(Brief): Copy out every line of text below word for word, omitting the pictures.

(Information supplied):
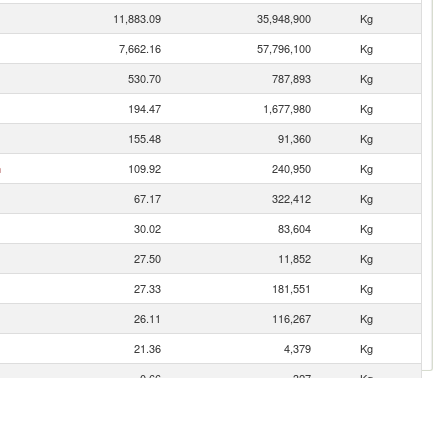
11,883.09
35,948,900
Kg
7,662.16
57,796,100
Kg
530.70
787,893
Kg
194.47
1,677,980
Kg
155.48
91,360
Kg
n
109.92
240,950
Kg
67.17
322,412
Kg
30.02
83,604
Kg
27.50
11,852
Kg
27.33
181,551
Kg
26.11
116,267
Kg
21.36
4,379
Kg
0.66
327
Kg
0.25
317
Kg
0.21
11
Kg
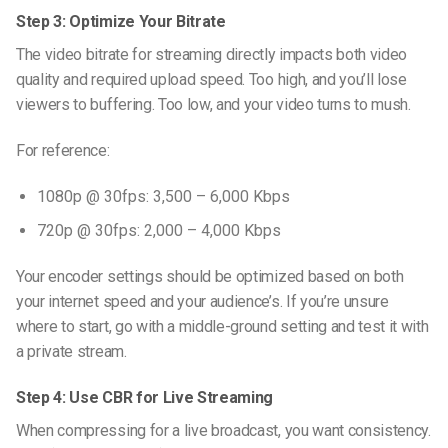
Step 3: Optimize Your Bitrate
The
video bitrate for streaming
directly impacts both video
quality and required upload speed. Too high, and you’ll lose
viewers to buffering. Too low, and your video turns to mush.
For reference:
1080p @ 30fps: 3,500 – 6,000 Kbps
720p @ 30fps: 2,000 – 4,000 Kbps
Your encoder settings should be optimized based on both
your internet speed and your audience’s. If you’re unsure
where to start, go with a middle-ground setting and test it with
a private stream.
Step 4: Use CBR for Live Streaming
When compressing for a live broadcast, you want consistency.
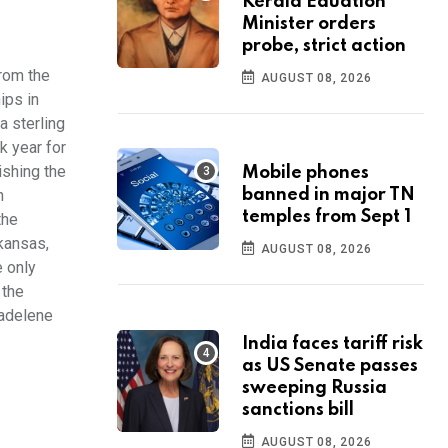
Kerala Eduation
Minister orders
probe, strict action
rom the
AUGUST 08, 2026
ips in
a sterling
k year for
ishing the
Mobile phones
n
banned in major TN
temples from Sept 1
the
kansas,
AUGUST 08, 2026
e only
 the
Madelene
India faces tariff risk
as US Senate passes
sweeping Russia
sanctions bill
AUGUST 08, 2026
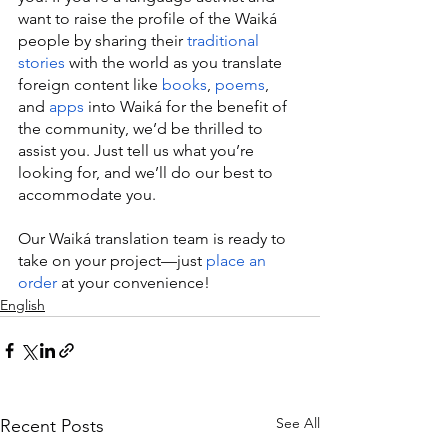
want to raise the profile of the Waiká 
people by sharing their 
traditional 
stories
 with the world as you translate 
foreign content like 
books
, 
poems
, 
and 
apps
 into Waiká for the benefit of 
the community, we’d be thrilled to 
assist you. Just tell us what you’re 
looking for, and we’ll do our best to 
accommodate you.
Our Waiká translation team is ready to 
take on your project—just 
place an 
order
 at your convenience!
English
See All
Recent Posts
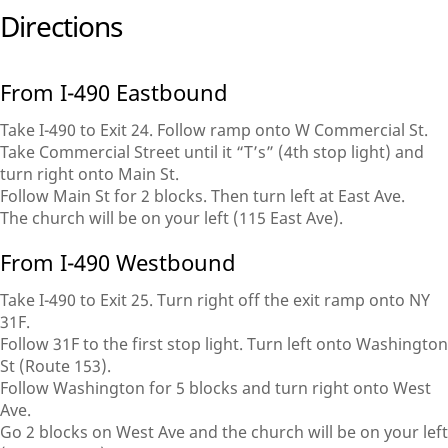
Directions
From I-490 Eastbound
Take I-490 to Exit 24. Follow ramp onto W Commercial St.
Take Commercial Street until it “T’s” (4th stop light) and
turn right onto Main St.
Follow Main St for 2 blocks. Then turn left at East Ave.
The church will be on your left (115 East Ave).
From I-490 Westbound
Take I-490 to Exit 25. Turn right off the exit ramp onto NY
31F.
Follow 31F to the first stop light. Turn left onto Washington
St (Route 153).
Follow Washington for 5 blocks and turn right onto West
Ave.
Go 2 blocks on West Ave and the church will be on your left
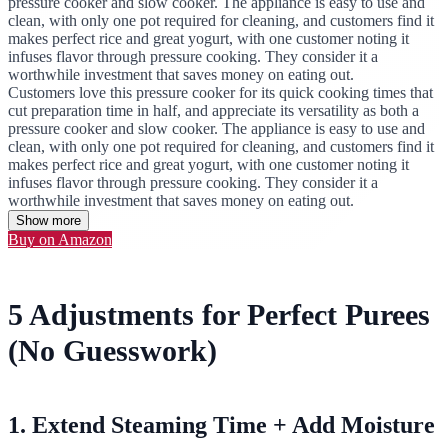
pressure cooker and slow cooker. The appliance is easy to use and
clean, with only one pot required for cleaning, and customers find it
makes perfect rice and great yogurt, with one customer noting it
infuses flavor through pressure cooking. They consider it a
worthwhile investment that saves money on eating out.
Customers love this pressure cooker for its quick cooking times that
cut preparation time in half, and appreciate its versatility as both a
pressure cooker and slow cooker. The appliance is easy to use and
clean, with only one pot required for cleaning, and customers find it
makes perfect rice and great yogurt, with one customer noting it
infuses flavor through pressure cooking. They consider it a
worthwhile investment that saves money on eating out.
Show more
Buy on Amazon
5 Adjustments for Perfect Purees
(No Guesswork)
1. Extend Steaming Time + Add Moisture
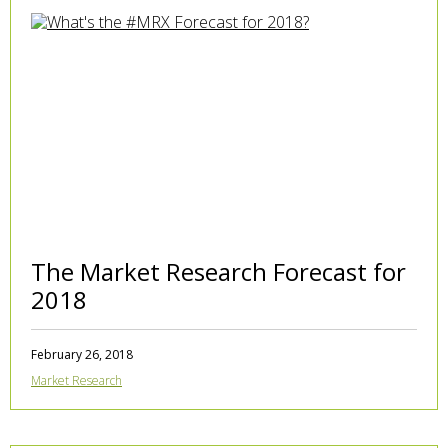
The Market Research Forecast for
2018
February 26, 2018
Market Research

(Response to the exercise):
11,883.09
35,948,900
Kg
7,662.16
57,796,100
Kg
530.70
787,893
Kg
194.47
1,677,980
Kg
155.48
91,360
Kg
n
109.92
240,950
Kg
67.17
322,412
Kg
30.02
83,604
Kg
27.50
11,852
Kg
27.33
181,551
Kg
26.11
116,267
Kg
21.36
4,379
Kg
0.66
327
Kg
0.25
317
Kg
0.21
11
Kg
Step 3: Optimize Your Bitrate
The
video bitrate for streaming
directly impacts both video
quality and required upload speed. Too high, and you’ll lose
viewers to buffering. Too low, and your video turns to mush.
For reference:
1080p @ 30fps: 3,500 – 6,000 Kbps
720p @ 30fps: 2,000 – 4,000 Kbps
Your encoder settings should be optimized based on both
your internet speed and your audience’s. If you’re unsure
where to start, go with a middle-ground setting and test it with
a private stream.
Step 4: Use CBR for Live Streaming
When compressing for a live broadcast, you want consistency.
Kerala Eduation
Minister orders
probe, strict action
rom the
AUGUST 08, 2026
ips in
a sterling
k year for
ishing the
Mobile phones
n
banned in major TN
temples from Sept 1
the
kansas,
AUGUST 08, 2026
e only
 the
Madelene
India faces tariff risk
as US Senate passes
sweeping Russia
sanctions bill
AUGUST 08, 2026
want to raise the profile of the Waiká 
people by sharing their 
traditional 
stories
 with the world as you translate 
foreign content like 
books
, 
poems
, 
and 
apps
 into Waiká for the benefit of 
the community, we’d be thrilled to 
assist you. Just tell us what you’re 
looking for, and we’ll do our best to 
accommodate you.
Our Waiká translation team is ready to 
take on your project—just 
place an 
order
 at your convenience!
English
See All
Recent Posts
Directions
From I-490 Eastbound
Take I-490 to Exit 24. Follow ramp onto W Commercial St.
Take Commercial Street until it “T’s” (4th stop light) and
turn right onto Main St.
Follow Main St for 2 blocks. Then turn left at East Ave.
The church will be on your left (115 East Ave).
From I-490 Westbound
Take I-490 to Exit 25. Turn right off the exit ramp onto NY
31F.
Follow 31F to the first stop light. Turn left onto Washington
St (Route 153).
Follow Washington for 5 blocks and turn right onto West
Ave.
Go 2 blocks on West Ave and the church will be on your left
pressure cooker and slow cooker. The appliance is easy to use and
clean, with only one pot required for cleaning, and customers find it
makes perfect rice and great yogurt, with one customer noting it
infuses flavor through pressure cooking. They consider it a
worthwhile investment that saves money on eating out.
Customers love this pressure cooker for its quick cooking times that
cut preparation time in half, and appreciate its versatility as both a
pressure cooker and slow cooker. The appliance is easy to use and
clean, with only one pot required for cleaning, and customers find it
makes perfect rice and great yogurt, with one customer noting it
infuses flavor through pressure cooking. They consider it a
worthwhile investment that saves money on eating out.
Show more
Buy on Amazon
5 Adjustments for Perfect Purees
(No Guesswork)
1. Extend Steaming Time + Add Moisture
The Market Research Forecast for
2018
February 26, 2018
Market Research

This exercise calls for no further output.